Keep your token in a .env file, never in the source, and make sure .env is listed in .gitignore. Load it like this:
# Python, with python-dotenv
import os
from dotenv import load_dotenv
load_dotenv()
bot.run(os.getenv("DISCORD_TOKEN"))
If you ever think a token leaked, reset it right away and update the bot. Don't wait. A leaked token lets anyone control your bot.
Blocking the event loop with sync code
Both discord.py and discord.js run on a single event loop. The bot stays responsive by never sitting and waiting on one thing. The moment you run slow synchronous code, the whole bot freezes until it finishes. It doesn't crash exactly, but it stops responding, misses heartbeats, and Discord disconnects it. To users, that looks identical to a crash.
Common offenders are time.sleep() instead of await asyncio.sleep(), the requests library instead of aiohttp, heavy file reads, and big synchronous loops crunching data. In Node, the same goes for fs.readFileSync on a large file or a tight CPU loop.
The rule of thumb: if something takes more than a few milliseconds, it should be awaited or pushed off the main loop.
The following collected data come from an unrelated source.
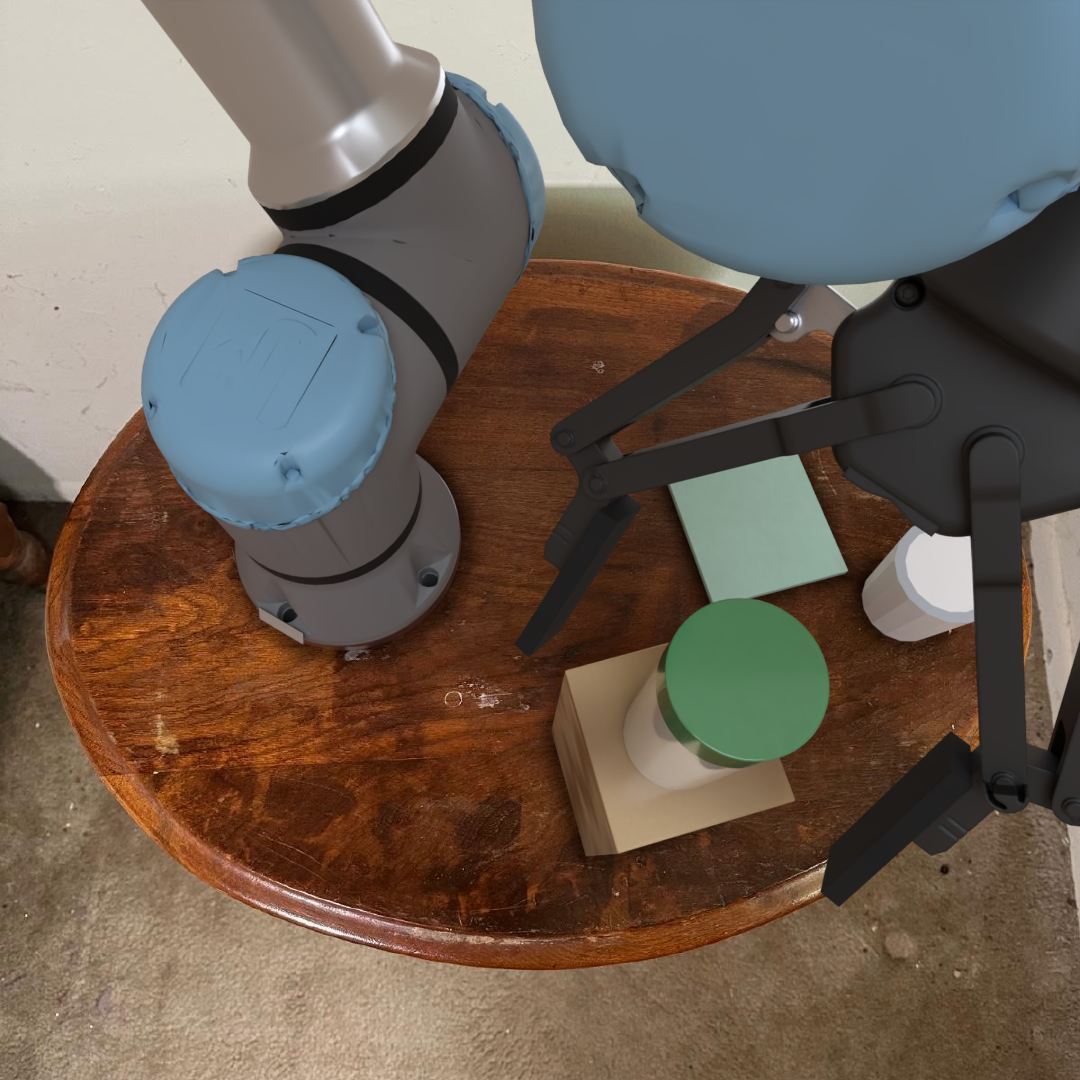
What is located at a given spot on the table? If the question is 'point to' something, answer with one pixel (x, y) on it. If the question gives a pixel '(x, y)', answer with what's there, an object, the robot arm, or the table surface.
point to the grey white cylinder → (921, 587)
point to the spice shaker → (727, 695)
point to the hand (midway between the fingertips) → (678, 752)
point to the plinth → (614, 782)
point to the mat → (756, 529)
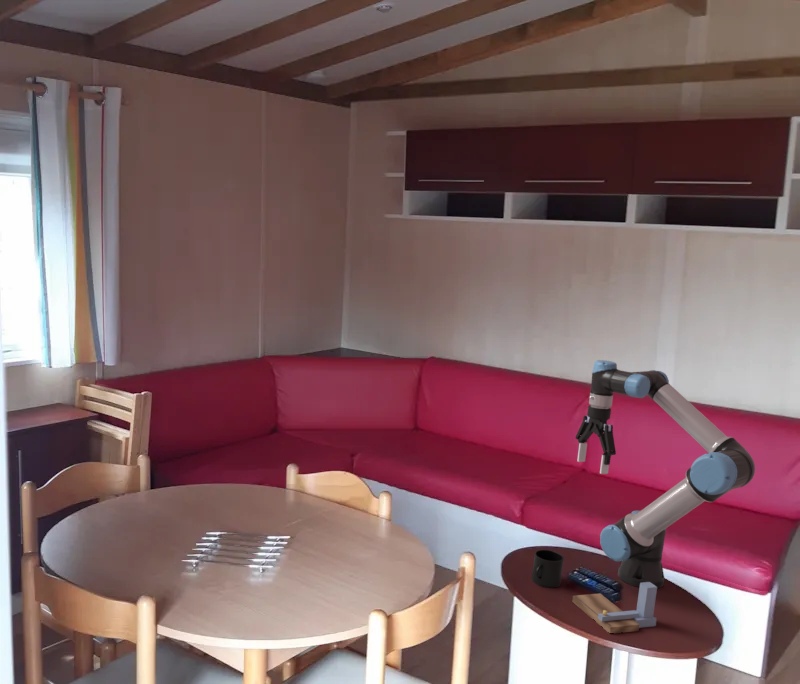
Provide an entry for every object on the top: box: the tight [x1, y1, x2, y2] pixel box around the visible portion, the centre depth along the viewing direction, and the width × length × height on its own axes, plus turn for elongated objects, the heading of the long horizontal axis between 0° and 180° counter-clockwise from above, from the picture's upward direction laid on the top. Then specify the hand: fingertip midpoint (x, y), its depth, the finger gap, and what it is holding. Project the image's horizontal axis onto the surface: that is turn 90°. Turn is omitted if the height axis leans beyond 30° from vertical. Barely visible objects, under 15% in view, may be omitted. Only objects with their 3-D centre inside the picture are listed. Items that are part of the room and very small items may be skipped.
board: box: [572, 592, 640, 634], centre depth 235 cm, size 10×20×2 cm, turn 20°
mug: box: [531, 549, 565, 588], centre depth 254 cm, size 9×12×9 cm
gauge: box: [598, 582, 658, 629], centre depth 230 cm, size 18×5×12 cm, turn 110°
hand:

Use the async version of libraries. For genuinely heavy CPU work, run it in a thread or worker so the event loop stays free. If your bot goes quiet for a few seconds every time someone runs a particular command, this is almost certainly why.
The fixes that keep it online
Catching individual bugs matters, but the setup around your bot is what keeps it running when something slips through. Here's what we recommend to every customer who opens a "my bot keeps crashing" ticket.
Log everything to a file
You can't fix a crash you can't see. Print statements scroll away. Set up proper logging that writes to a file with timestamps, so when the bot dies at 3am you have a traceback waiting in the morning. Python's logging module does this in a few lines, and for Node a logger like pino or even structured console.error piped to a file works.
Use try/except and try/catch around risky code
Wrap anything that touches the network, parses user input, or reads a file. Catch the specific error where you can, log it, and reply to the user with a friendly message instead of letting the whole bot fall over. One bad command should never take the rest down.
Let the library handle reconnects, and don't fight it
Both libraries reconnect to the gateway automatically when the connection drops. Don't write your own reconnect loop that calls client.login again on top of that. We've seen custom reconnect code cause more outages than network blips ever did. Trust the built in logic and just log when it happens so you can spot patterns.
Run it under a process manager
This is the single biggest win. A process manager restarts your bot automatically if it ever does exit. For Node, pm2 is the standard:
pm2 start bot.js --name mybot
pm2 logs mybot
pm2 startup # so it survives a server reboot
For Python on a VPS, a small systemd service with Restart=always does the same job and starts the bot on boot. On a Bytte.cloud bot plan the panel handles restarts for you, so you get this without setting anything up. Either way, the goal is the same: if the bot exits, something brings it straight back.
Add a basic health check
A restart loop is great until your bot is "running" but frozen, the blocked event loop problem from earlier. A process manager won't catch that, because the process is technically alive. A simple health check fixes it. Have the bot update a timestamp every minute, then a tiny external check that restarts it if that timestamp goes stale. Even a small HTTP endpoint your monitor can ping is enough.
Where to start
If your bot is crashing right now, work through it in order. Turn on file logging first so you can actually see what's happening. Check your intents in the portal. Wrap your command handlers in try/except. Then put the whole thing under pm2 or systemd so a single bad moment can't keep it down. Most bots we see go from daily crashes to weeks of uptime with just those four changes, and the rest is tuning as your bot grows.